A built-in keylogger has been discovered on a host of HP laptops for the second time in 2017.

The hidden software was discovered by security blogger Michael Myng, who also goes by the handle ZwClose. According to Myng’s post, he found the keylogger in the keyboard driver when he was looking for more information on how the keyboards on certain models were backlit.

“The keylogger saved scan codes to a WPP trace. The logging was disabled by default but could be enabled by setting a registry value (UAC required),” Myng wrote in the post.

SEE: Information security incident reporting policy (Tech Pro Research)

After Myng initially noticed what looked like the format string for a keylogger, he began to dig deeper. However, without having an HP laptop of his own, he couldn’t look as deeply as he wanted to, the post said. So, he reached out to HP.

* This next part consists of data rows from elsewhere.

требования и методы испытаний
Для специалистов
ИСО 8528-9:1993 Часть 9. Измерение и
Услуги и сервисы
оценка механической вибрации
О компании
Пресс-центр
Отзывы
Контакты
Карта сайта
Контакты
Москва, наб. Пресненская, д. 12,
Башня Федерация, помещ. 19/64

After messaging HP, the company replied to Myng and confirmed the keylogger, which he noted was actually a debug trace. A patch has since been released that removes the keylogger, but users must update their machines to get it.

HP has since launched a web page with all the relevant information for which laptop models are affected, including link to the update. The issue affects commercial notebooks, mobile thin clients, mobile workstations, and consumer laptops as well. HP users should check the list of affected devices on the web page to see if their model is listed.

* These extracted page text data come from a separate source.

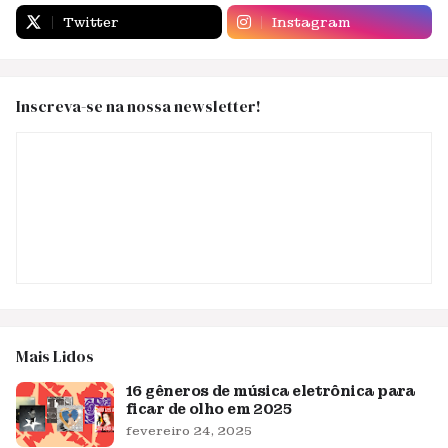
Twitter
Instagram
Inscreva-se na nossa newsletter!
Mais Lidos
16 gêneros de música eletrônica para
ficar de olho em 2025
fevereiro 24, 2025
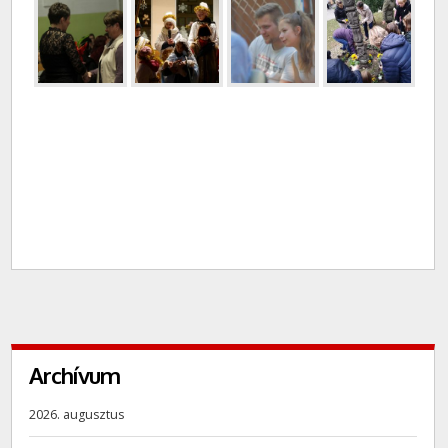
Archívum
2026. augusztus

Unfortunately, this isn’t the first time a keylogger has been found on HP laptops. Back in May 2017, a keylogger was found in an audio driver package present in many HP laptops, according to security firm ModZero.

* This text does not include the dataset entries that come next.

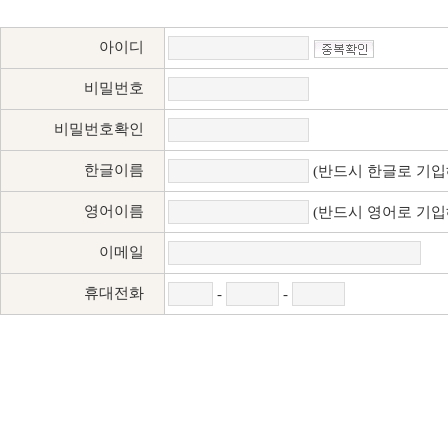
아이디
비밀번호
비밀번호확인
한글이름
(반드시 한글로 기입
영어이름
(반드시 영어로 기입
이메일
휴대전화
-
-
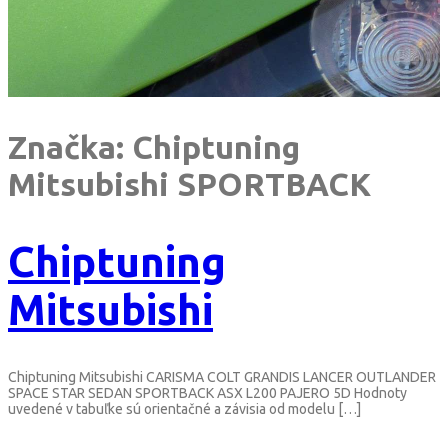
Značka:
Chiptuning
Mitsubishi SPORTBACK
Chiptuning
Mitsubishi
Chiptuning Mitsubishi CARISMA COLT GRANDIS LANCER OUTLANDER
SPACE STAR SEDAN SPORTBACK ASX L200 PAJERO 5D Hodnoty
uvedené v tabuľke sú orientačné a závisia od modelu […]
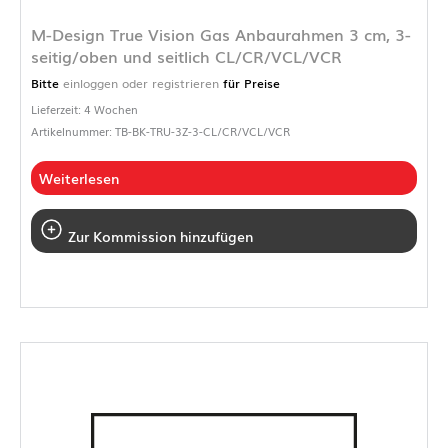
M-Design True Vision Gas Anbaurahmen 3 cm, 3-
seitig/oben und seitlich CL/CR/VCL/VCR
Bitte
einloggen oder registrieren
für Preise
Lieferzeit: 4 Wochen
Artikelnummer: TB-BK-TRU-3Z-3-CL/CR/VCL/VCR
Weiterlesen
Zur Kommission hinzufügen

While neither instance of the keylogger may have been malicious, the presence of such surveillance software could be detrimental to HP’s brand image among consumers. Personal privacy is a major concern among users, and any software that seems like it could potentially violate that privacy could drive users away.

The 3 big takeaways for TechRepublic readers

  1. A built-in keylogger was found in a huge number of HP laptops by security blogger Michael Myng, also known as ZwClose.
  2. Found in the keyboard driver, the keylogger saved scan codes to a WPP trace, but it was disabled by default, Myng reported in his post.
  3. HP users should check the list of affected machines on HP’s web page for the keylogger, and follow the necessary steps to update their machine.